Introduction
Removing duplicate words from a string is a common task in text processing, particularly when you’re dealing with user input, data cleaning, or preparing text for analysis. Duplicates can often clutter data, leading to inaccuracies in analysis or display. Java 8 provides a powerful and concise way to remove duplicate words using Streams.
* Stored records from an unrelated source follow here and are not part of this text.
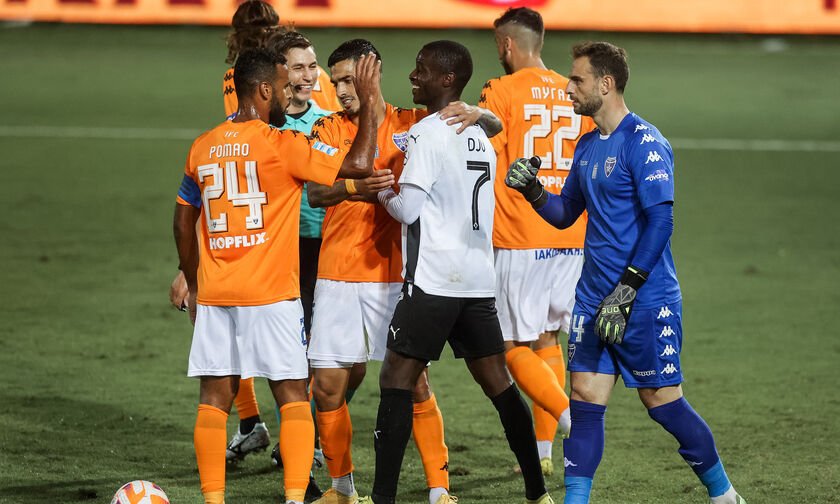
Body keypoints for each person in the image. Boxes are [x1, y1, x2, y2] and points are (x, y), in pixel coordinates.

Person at [504, 41, 746, 504]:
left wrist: (627, 290)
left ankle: (724, 495)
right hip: (594, 299)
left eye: (577, 80)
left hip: (644, 300)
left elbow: (661, 222)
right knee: (584, 398)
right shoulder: (587, 145)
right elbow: (565, 213)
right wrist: (533, 190)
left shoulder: (645, 143)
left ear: (606, 84)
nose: (568, 88)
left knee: (662, 402)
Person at [172, 47, 381, 504]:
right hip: (272, 295)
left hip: (218, 294)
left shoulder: (203, 145)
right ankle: (293, 499)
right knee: (292, 397)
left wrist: (194, 280)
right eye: (285, 87)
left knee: (213, 400)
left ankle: (213, 500)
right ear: (265, 90)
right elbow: (360, 163)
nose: (292, 94)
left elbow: (183, 218)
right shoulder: (282, 144)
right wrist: (369, 103)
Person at [306, 38, 500, 504]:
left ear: (373, 74)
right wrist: (357, 187)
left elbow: (493, 129)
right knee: (327, 388)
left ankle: (439, 488)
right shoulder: (326, 127)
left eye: (351, 80)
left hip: (397, 276)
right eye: (336, 83)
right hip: (337, 273)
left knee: (415, 384)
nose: (342, 91)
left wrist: (479, 112)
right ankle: (342, 488)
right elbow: (316, 193)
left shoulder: (414, 122)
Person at [366, 40, 552, 504]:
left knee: (395, 380)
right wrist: (481, 114)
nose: (413, 76)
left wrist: (380, 191)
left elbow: (408, 210)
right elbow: (494, 125)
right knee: (499, 384)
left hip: (432, 280)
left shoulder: (427, 133)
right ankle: (538, 492)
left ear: (447, 79)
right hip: (476, 281)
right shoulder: (479, 135)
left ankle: (383, 498)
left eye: (422, 69)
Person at [479, 6, 595, 476]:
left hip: (519, 235)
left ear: (507, 45)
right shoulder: (572, 91)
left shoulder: (501, 90)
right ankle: (545, 453)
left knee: (508, 344)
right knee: (546, 337)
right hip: (570, 233)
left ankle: (571, 419)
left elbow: (483, 155)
In this guide, we’ll explore how to create a Java program that removes duplicate words from a string using Java 8 Streams.
Problem Statement
The task is to create a Java program that:
- Accepts a string as input.
- Uses Java 8 Streams to remove duplicate words from the string.
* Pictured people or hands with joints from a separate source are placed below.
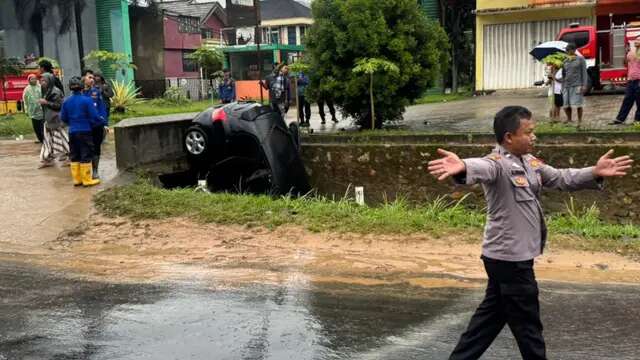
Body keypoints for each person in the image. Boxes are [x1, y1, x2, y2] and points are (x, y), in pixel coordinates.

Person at [427, 106, 632, 360]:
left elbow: (561, 178)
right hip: (510, 260)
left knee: (489, 321)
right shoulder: (497, 164)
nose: (534, 137)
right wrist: (461, 166)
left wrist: (594, 172)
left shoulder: (530, 163)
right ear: (509, 137)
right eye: (529, 132)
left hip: (509, 257)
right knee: (529, 328)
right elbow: (480, 167)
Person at [60, 76, 101, 187]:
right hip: (85, 131)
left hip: (72, 132)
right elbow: (94, 117)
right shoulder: (87, 100)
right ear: (82, 87)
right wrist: (100, 121)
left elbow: (63, 118)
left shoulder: (66, 101)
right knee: (86, 154)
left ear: (70, 88)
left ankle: (77, 180)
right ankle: (87, 180)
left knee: (74, 154)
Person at [38, 72, 70, 168]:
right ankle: (48, 159)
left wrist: (46, 102)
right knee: (48, 141)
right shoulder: (47, 90)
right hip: (50, 120)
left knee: (64, 140)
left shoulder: (55, 91)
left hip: (57, 121)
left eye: (44, 80)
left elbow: (59, 106)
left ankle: (72, 157)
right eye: (41, 80)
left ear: (50, 81)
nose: (42, 82)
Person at [82, 70, 108, 179]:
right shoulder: (79, 93)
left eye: (93, 78)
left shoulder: (96, 92)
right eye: (89, 77)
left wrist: (105, 123)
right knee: (85, 148)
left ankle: (95, 170)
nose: (92, 79)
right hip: (84, 126)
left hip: (96, 125)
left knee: (96, 147)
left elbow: (102, 108)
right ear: (83, 79)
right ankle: (85, 172)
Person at [610, 35, 640, 125]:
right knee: (627, 100)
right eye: (636, 40)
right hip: (631, 80)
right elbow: (625, 63)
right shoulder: (631, 52)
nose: (636, 42)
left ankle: (637, 120)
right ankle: (620, 119)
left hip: (639, 80)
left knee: (639, 101)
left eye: (638, 41)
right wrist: (626, 52)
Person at [561, 43, 588, 126]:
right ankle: (569, 119)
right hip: (566, 85)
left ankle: (580, 120)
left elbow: (584, 73)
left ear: (574, 50)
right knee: (566, 104)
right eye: (567, 50)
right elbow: (563, 74)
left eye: (569, 50)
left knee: (578, 104)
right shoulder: (565, 60)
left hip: (577, 85)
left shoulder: (580, 59)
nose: (568, 52)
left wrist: (584, 85)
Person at [22, 74, 45, 143]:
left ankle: (44, 139)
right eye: (32, 79)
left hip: (42, 110)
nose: (34, 80)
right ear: (29, 80)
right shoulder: (27, 89)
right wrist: (26, 110)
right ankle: (40, 139)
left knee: (42, 126)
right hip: (33, 112)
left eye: (35, 78)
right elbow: (25, 100)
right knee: (36, 127)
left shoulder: (40, 87)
- Outputs the string with duplicates removed.
Example 1:
- Input:
"This is is a test test string." - Output:
"This is a test string."
Example 2:
- Input:
"Java Java is powerful powerful." - Output:
"Java is powerful."
Solution Steps
- Input String: Start with a string that can either be hardcoded or provided by the user.
- Normalize and Split the String: Convert the string to lowercase (optional) and use the
split()method to break the string into individual words. - Stream Processing: Convert the array of words into a stream, remove duplicates using
distinct(), and then join the words back into a single string. - Display the Result: Print the string with duplicates removed.
Java Program
Java 8: Remove Duplicate Words from a String
import java.util.Arrays;
import java.util.stream.Collectors;
/**
* Java 8: Remove Duplicate Words from a String
* Author: https://www.rameshfadatare.com/
*/
public class RemoveDuplicateWords {
public static void main(String[] args) {
// Step 1: Take input string
String input = "This is is a test test string.";
// Step 2: Remove duplicate words using streams
String result = removeDuplicateWords(input);
// Step 3: Display the result
System.out.println(result);
}
// Method to remove duplicate words from a string
public static String removeDuplicateWords(String input) {
return Arrays.stream(input.split("\\s+"))
.distinct()
.collect(Collectors.joining(" "));
}
}
Explanation of the Program
-
Input Handling: The program uses the string
"This is is a test test string."as an example input. This can be modified to accept input from the user if required. -
Splitting the String: The
split("\\s+")method splits the string into words, where\\s+is a regular expression that matches any sequence of whitespace characters. -
Removing Duplicates: The
distinct()method is used in the stream to remove duplicate words from the list. -
Joining the Words: The
Collectors.joining(" ")method joins the distinct words back into a single string, with each word separated by a space. -
Output: The program prints the string with duplicate words removed.
Output Example
Example 1:
Input: This is is a test test string.
Output: This is a test string.
Example 2:
Input: Java Java is powerful powerful.
Output: Java is powerful.
Advanced Considerations
-
Case Sensitivity: The program is case-sensitive by default, meaning
"Java"and"java"would be considered different words. If you want the removal process to be case-insensitive, you can convert the string to lowercase before splitting it by addinginput.toLowerCase(). -
Handling Punctuation: The program removes duplicate words but does not remove punctuation attached to words. If you want to remove punctuation as well, you may need to preprocess the string before splitting.
-
Performance Considerations: This approach is efficient for typical string lengths and leverages the functional programming features of Java 8. The use of streams provides a clear and concise method for removing duplicates.
Conclusion
This Java 8 program efficiently removes duplicate words from a string using streams. By leveraging the power of the Stream API, the solution is both concise and powerful, making it suitable for various text processing tasks. Whether you’re cleaning up user input, preparing data for analysis, or improving text readability, this method provides an effective approach to removing duplicates in Java.